The Hosting site Rule of 3
Many people have heard of the SaaS Rule of 40. But what about the Hosting site Rule of 3? I don’t know if that’s really the name, because I just made it up. I talk with a lot of enterprise executives about their companies, especially private equity portfolio companies. This means they are often working with software that has been successful for a long time, has achieved product market fit, and was almost certainly designed before the explosion of cloud. I often state, to shocked surprise, that of course:
It’s cheaper to run in 3 data centers than in 2.
That’s impossible? Right? In what universe is 3 less than 2?
Most of those applications were developed at a time when the way to handle failures in an environment was to have a “disaster recovery” site. This means that the primary site would handle all the traffic and if there was ever an adverse event, the site would fail over to the secondary. There were and still are a number of problems with this scenario:
- We need to purchase 200% of capacity and the secondary site is sitting idle doing absolutely nothing. It needs to be fully built out to handle the full website traffic, but often just sits for months or years. An incredible waste of capital.
- Some sites never bother to do the full build out and spend all that capital (understandably). They hope they’ll get the primary site back up before things get “too bad”.

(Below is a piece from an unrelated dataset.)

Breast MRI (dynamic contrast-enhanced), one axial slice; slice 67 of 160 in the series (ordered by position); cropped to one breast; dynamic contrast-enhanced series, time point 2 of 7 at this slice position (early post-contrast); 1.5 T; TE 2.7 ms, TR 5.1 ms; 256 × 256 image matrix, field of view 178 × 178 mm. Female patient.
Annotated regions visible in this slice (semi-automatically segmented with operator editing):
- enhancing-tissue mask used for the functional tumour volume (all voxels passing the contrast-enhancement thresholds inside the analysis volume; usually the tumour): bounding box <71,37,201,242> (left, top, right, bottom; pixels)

- Many sites never get around to testing the failover or fail to simulate the correct conditions. When it comes time to use their secondary site, they sometimes encounter a strange loop (the secondary site requires the primary site to be active to perform the failover because that had been the situation when they’d tested it!). This actually happened at Salesforce.
By contrast:
- If we run active-active-active in 3 locations, we only need to purchase 150% of the site capacity. All resources are always used. Keep this in mind the next time someone tells you how expensive the cloud is.
- We even have a measure of headroom to accommodate burst traffic if it arrives and that can give us advance warning to deploy additional resources if necessary (or automatically).
- We can lose an entire data center and it’s not a panic event. The site keeps working without strain and we can either spin up more resources in the existing sites, or work on bringing back the 3rd site.
- The networking is vastly simplified. In AWS if you deploy across 3 availability zones, the load balancers are deployed that way as well.
Of course, it’s possible to deploy the two sites as active-active even if it’s rarely done. But the costs are still 50% more. For architectures which are making the transition, I generally work with the engineering teams on moving session data from the hosts to a cache and the local data files to an object store. This way, the cloud provider handles many of the HA features, leaving the application architecture concerns to the portfolio company engineering team.
I remember when I learned this long ago, I actually felt foolish that I hadn’t reasoned it out myself. How are your sites deployed?